Pictures paired with source code:
= Beginning of Section =
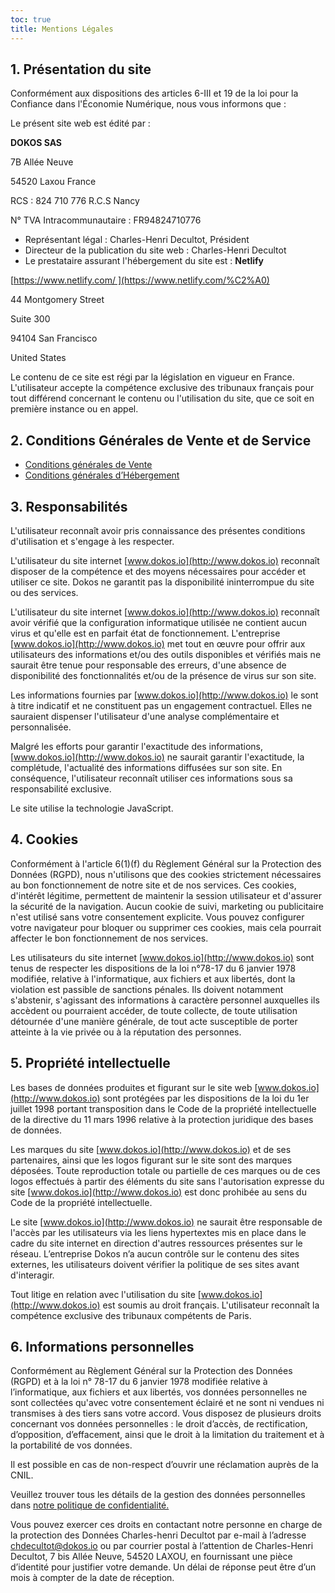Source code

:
 ```yaml
---
toc: true
title: Mentions Légales
---
```


## **1. Présentation du site**

Conformément aux dispositions des articles 6-III et 19 de la loi pour la Confiance dans l'Économie Numérique, nous vous informons que :

Le présent site web est édité par :

**DOKOS SAS**

7B Allée Neuve

54520 Laxou France

RCS : 824 710 776 R.C.S Nancy

N° TVA Intracommunautaire : FR94824710776

- Représentant légal : Charles-Henri Decultot, Président
- Directeur de la publication du site web : Charles-Henri Decultot
- Le prestataire assurant l'hébergement du site est : **Netlify** 

[https://www.netlify.com/ ](https://www.netlify.com/%C2%A0)

44 Montgomery Street

Suite 300

94104 San Francisco

United States

Le contenu de ce site est régi par la législation en vigueur en France. L'utilisateur accepte la compétence exclusive des tribunaux français pour tout différend concernant le contenu ou l'utilisation du site, que ce soit en première instance ou en appel.

## 2. Conditions Générales de Vente et de Service

- [Conditions générales de Vente](/en)
- [Conditions générales d’Hébergement](/en)

## **3.** Responsabilités

L'utilisateur reconnaît avoir pris connaissance des présentes conditions d'utilisation et s'engage à les respecter.

L'utilisateur du site internet [www.dokos.io](http://www.dokos.io) reconnaît disposer de la compétence et des moyens nécessaires pour accéder et utiliser ce site. Dokos ne garantit pas la disponibilité ininterrompue du site ou des services.

L'utilisateur du site internet [www.dokos.io](http://www.dokos.io) reconnaît avoir vérifié que la configuration informatique utilisée ne contient aucun virus et qu'elle est en parfait état de fonctionnement. L'entreprise [www.dokos.io](http://www.dokos.io) met tout en œuvre pour offrir aux utilisateurs des informations et/ou des outils disponibles et vérifiés mais ne saurait être tenue pour responsable des erreurs, d'une absence de disponibilité des fonctionnalités et/ou de la présence de virus sur son site.

Les informations fournies par [www.dokos.io](http://www.dokos.io) le sont à titre indicatif et ne constituent pas un engagement contractuel. Elles ne sauraient dispenser l'utilisateur d'une analyse complémentaire et personnalisée.

Malgré les efforts pour garantir l'exactitude des informations, [www.dokos.io](http://www.dokos.io) ne saurait garantir l'exactitude, la complétude, l'actualité des informations diffusées sur son site. En conséquence, l'utilisateur reconnaît utiliser ces informations sous sa responsabilité exclusive.

Le site utilise la technologie JavaScript.

## **4.** Cookies

Conformément à l'article 6(1)(f) du Règlement Général sur la Protection des Données (RGPD), nous n'utilisons que des cookies strictement nécessaires au bon fonctionnement de notre site et de nos services. Ces cookies, d'intérêt légitime, permettent de maintenir la session utilisateur et d'assurer la sécurité de la navigation. Aucun cookie de suivi, marketing ou publicitaire n'est utilisé sans votre consentement explicite. Vous pouvez configurer votre navigateur pour bloquer ou supprimer ces cookies, mais cela pourrait affecter le bon fonctionnement de nos services.

Les utilisateurs du site internet [www.dokos.io](http://www.dokos.io) sont tenus de respecter les dispositions de la loi n°78-17 du 6 janvier 1978 modifiée, relative à l'informatique, aux fichiers et aux libertés, dont la violation est passible de sanctions pénales. Ils doivent notamment s'abstenir, s'agissant des informations à caractère personnel auxquelles ils accèdent ou pourraient accéder, de toute collecte, de toute utilisation détournée d'une manière générale, de tout acte susceptible de porter atteinte à la vie privée ou à la réputation des personnes.

## **5. Propriété intellectuelle**

Les bases de données produites et figurant sur le site web [www.dokos.io](http://www.dokos.io) sont protégées par les dispositions de la loi du 1er juillet 1998 portant transposition dans le Code de la propriété intellectuelle de la directive du 11 mars 1996 relative à la protection juridique des bases de données.

Les marques du site [www.dokos.io](http://www.dokos.io) et de ses partenaires, ainsi que les logos figurant sur le site sont des marques déposées. Toute reproduction totale ou partielle de ces marques ou de ces logos effectués à partir des éléments du site sans l'autorisation expresse du site [www.dokos.io](http://www.dokos.io) est donc prohibée au sens du Code de la propriété intellectuelle.

Le site [www.dokos.io](http://www.dokos.io) ne saurait être responsable de l'accès par les utilisateurs via les liens hypertextes mis en place dans le cadre du site internet en direction d'autres ressources présentes sur le réseau. L’entreprise Dokos n’a aucun contrôle sur le contenu des sites externes, les utilisateurs doivent vérifier la politique de ses sites avant d'interagir.

Tout litige en relation avec l'utilisation du site [www.dokos.io](http://www.dokos.io) est soumis au droit français. L'utilisateur reconnaît la compétence exclusive des tribunaux compétents de Paris.

## 6. Informations personnelles

Conformément au Règlement Général sur la Protection des Données (RGPD) et à la loi n° 78-17 du 6 janvier 1978 modifiée relative à l’informatique, aux fichiers et aux libertés, vos données personnelles ne sont collectées qu'avec votre consentement éclairé et ne sont ni vendues ni transmises à des tiers sans votre accord. Vous disposez de plusieurs droits concernant vos données personnelles : le droit d’accès, de rectification, d’opposition, d’effacement, ainsi que le droit à la limitation du traitement et à la portabilité de vos données.

Il est possible en cas de non-respect d’ouvrir une réclamation auprès de la CNIL. 

Veuillez trouver tous les détails de la gestion des données personnelles dans [notre politique de confidentialité.](/en) 

Vous pouvez exercer ces droits en contactant notre personne en charge de la protection des Données Charles-henri Decultot par e-mail à l’adresse <chdecultot@dokos.io> ou par courrier postal à l’attention de Charles-Henri Decultot, 7 bis Allée Neuve, 54520 LAXOU, en fournissant une pièce d’identité pour justifier votre demande. Un délai de réponse peut être d’un mois à compter de la date de réception.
= End of Section =
Filter the records above for lines containing the word "Allée", and copy those lines.

## WRITTEN ANSWER:
7B Allée Neuve
Vous pouvez exercer ces droits en contactant notre personne en charge de la protection des Données Charles-henri Decultot par e-mail à l’adresse <chdecultot@dokos.io> ou par courrier postal à l’attention de Charles-Henri Decultot, 7 bis Allée Neuve, 54520 LAXOU, en fournissant une pièce d’identité pour justifier votre demande. Un délai de réponse peut être d’un mois à compter de la date de réception.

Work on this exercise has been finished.